TREINAMENTO REALISTA

Em 1980, ainda no projeto Roland, fui designado para ser responsável pela manutenção de um simulador de combate que ficava na EsACosAAe - Escola de Artilharia de Costa e Antiaérea.  O sistema era fantástico, principalmente levando em conta a tecnologia da época.  Não havia nada computacional. Era tudo feito com eletrônica analógica.

O soldado entrava em um ambiente (literalmente uma caixa) que imitava o posto de tiro, onde ele poderia ter uma visão da área externa a ser defendida.  Essa paisagem era escolhida (haviam várias) entre os cenários de guerra na Europa, através de fotos de 360 graus.  Esse “ponto de defesa” seria atacado por diversos tipos de aeronaves com diversas manobras de ataque, que apareciam na imagem do cenário.  Tudo muito real.  O atirador, então, deveria ver o alvo e fazer o disparo do míssil, que aparecia na tela como um ponto de luz.  Como o míssil era tele-guiado, era necessário continuar rastreando o alvo até que fosse atingido.  Se atingisse o alvo, esse desaparecia.  Se o errasse, o avião inimigo continuaria seu ataque em uma manobra específica.

Como a distância de defesa era de apenas 15Km e o voo do míssil em torno de 13 segundos, era acertar ou permitir o ataque.  Que se fosse feito diretamente ao posto de tiro seria a morte do atirador.

Quando fiz o curso de operação desse simulador (comparável aos vídeo-games atuais) o instrutor alemão me contou uma história muito impressionante.  Os soldados da OTAN eram treinados com aquele simulador e era fundamental que soubessem operá-lo com a máxima eficiência pois isso poderia representar o sucesso ou o fracasso da missão de defesa.  Entretanto, como não estavam em guerra de verdade os soldados não levavam o treinamento a sério.

Para motivar os soldados, primeiramente, usaram aquelas técnicas motivacionais que normalmente vemos nos programas de coach: ofereciam caixas de cerveja para quem se saísse melhor; ou folgas nos fins de semana; ou até prêmios em dinheiro.  Nada parecia funcionar.  Os soldados levavam o treinamento na brincadeira.

Até que resolveram fazer um treinamento mais realista.  Amarram eletrodos aos braços dos operadores do simulador e, caso o avião conseguisse fazer a manobra de ataque, uma descarga elétrica era dada no operador mostrando que ele havia sido atingido.  A percentagem de acerto aumentou de menos de 30% para mais de 80%.  Alguns soldados ficavam tão stressados durante o treinamento que urinavam nas calças.  Eles nunca precisaram ser acionados de verdade (isso aconteceu na década de 70) mas certamente estavam prontos caso fosse necessário.
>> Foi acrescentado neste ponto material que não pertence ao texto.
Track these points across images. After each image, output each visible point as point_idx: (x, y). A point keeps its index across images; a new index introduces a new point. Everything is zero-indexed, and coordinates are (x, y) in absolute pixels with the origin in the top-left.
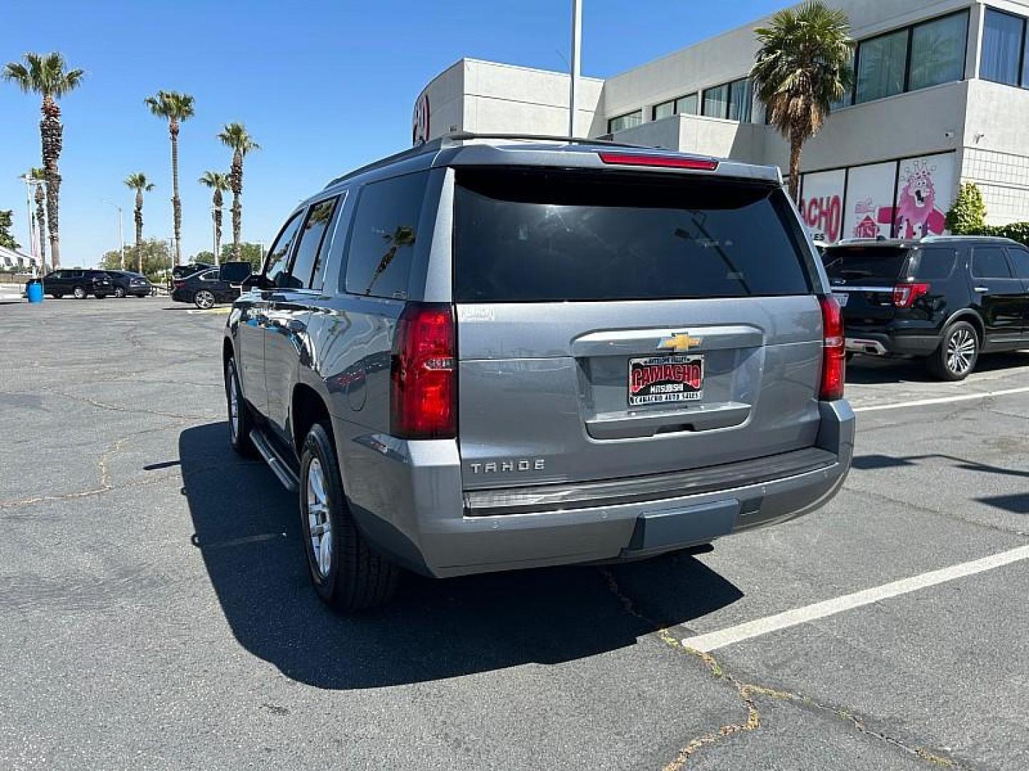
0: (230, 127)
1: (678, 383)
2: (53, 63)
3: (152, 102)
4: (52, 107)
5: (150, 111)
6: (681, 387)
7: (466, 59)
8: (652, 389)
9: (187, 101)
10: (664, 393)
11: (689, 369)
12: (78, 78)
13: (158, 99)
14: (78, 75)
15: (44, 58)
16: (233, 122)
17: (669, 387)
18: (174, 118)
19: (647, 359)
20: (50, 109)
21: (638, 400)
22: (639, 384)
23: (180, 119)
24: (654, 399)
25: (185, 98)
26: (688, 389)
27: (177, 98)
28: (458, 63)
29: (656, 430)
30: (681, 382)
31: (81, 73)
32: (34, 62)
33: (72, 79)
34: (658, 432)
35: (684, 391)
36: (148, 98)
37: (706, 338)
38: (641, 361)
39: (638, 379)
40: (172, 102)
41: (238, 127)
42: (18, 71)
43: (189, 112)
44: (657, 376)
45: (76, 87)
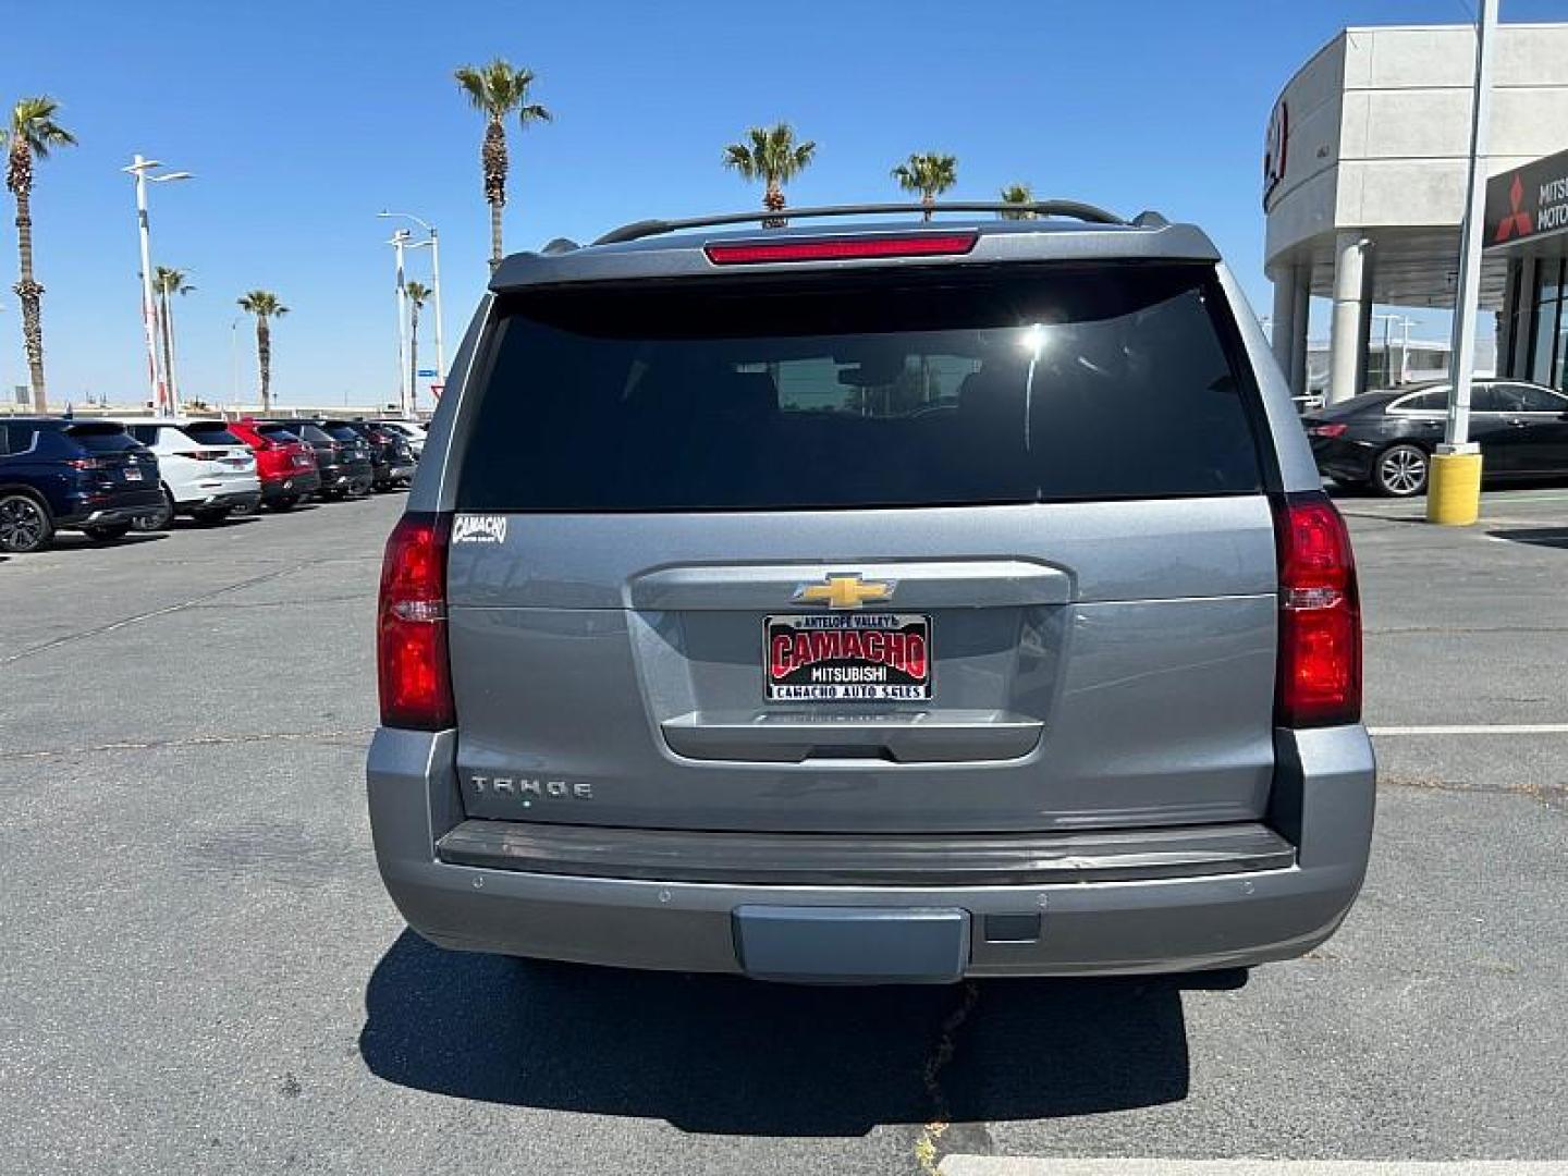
0: (1008, 193)
1: (877, 666)
2: (780, 137)
3: (902, 171)
4: (778, 197)
5: (899, 184)
6: (881, 673)
7: (1349, 29)
8: (816, 674)
9: (947, 164)
10: (842, 683)
11: (899, 640)
12: (809, 154)
13: (909, 168)
14: (808, 149)
15: (769, 133)
16: (1011, 183)
17: (854, 673)
18: (929, 190)
19: (802, 619)
20: (774, 199)
21: (783, 692)
22: (786, 663)
23: (937, 191)
24: (817, 692)
25: (944, 162)
26: (895, 677)
27: (934, 162)
28: (1338, 39)
29: (805, 752)
30: (882, 664)
31: (813, 145)
32: (758, 139)
33: (801, 157)
34: (809, 756)
35: (888, 682)
36: (897, 168)
37: (904, 585)
38: (791, 621)
39: (785, 654)
40: (927, 167)
41: (1019, 191)
42: (741, 154)
43: (950, 179)
44: (827, 649)
45: (807, 167)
Fico pensando como isso seria visto hoje.  A gritaria que um tipo de atitude dessas geraria. Logo alguém se levantaria para dizer que era um absurdo traumatizante o que faziam com os soldados.  Parece que a realidade objetiva não deve ser enfrentada para que se desenvolva resiliência para com as vicissitudes.  Como deveria ser o treinamento para combate senão da forma mais realista possível?  Vamos viver a vida como se ela fosse um video-game ?  Você dá reset e começa tudo novamente até passar de fase ?

Vivemos numa sociedade com máscaras, melindrada, com gente acostumada a mentiras sobre quem são, seus reais valores e defeitos. 

“Vivemos numa geração de pessoas emocionalmente fracas.  Tudo tem que ser abafado porque é ofensivo, inclusive a verdade”.  Keanu Reeves

Comentários

  1. A degeneração, sob vários aspectos, faz parte de uma iniciativa sutil de conquista de poder. A conquista vai se revelar menos sutil e mais agressiva na mesma medida em que a degeneração ocorrer. No filme "300", foi ilustrado como se identificava um futuro guerreiro. Na vida só se vence pela conquista. Os que não conquistam, sucumbem.